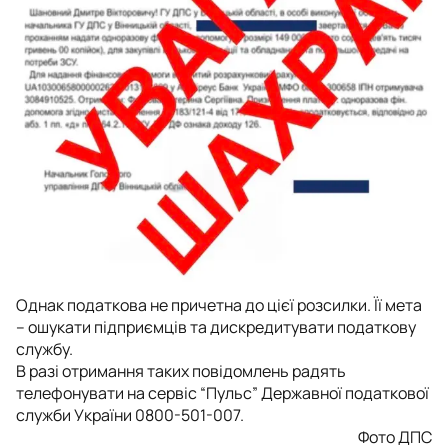
Однак податкова не причетна до цієї розсилки. Її мета
– ошукати підприємців та дискредитувати податкову
службу.
В разі отримання таких повідомлень радять
телефонувати на сервіс “Пульс” Державної податкової
служби України 0800-501-007.
Фото ДПС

################

__WORK REQUEST__. Leave images out of the retyped records; keep all else exact.

__TASK SOLUTION__.
Однак податкова не причетна до цієї розсилки. Її мета
– ошукати підприємців та дискредитувати податкову
службу.
В разі отримання таких повідомлень радять
телефонувати на сервіс “Пульс” Державної податкової
служби України 0800-501-007.
Фото ДПС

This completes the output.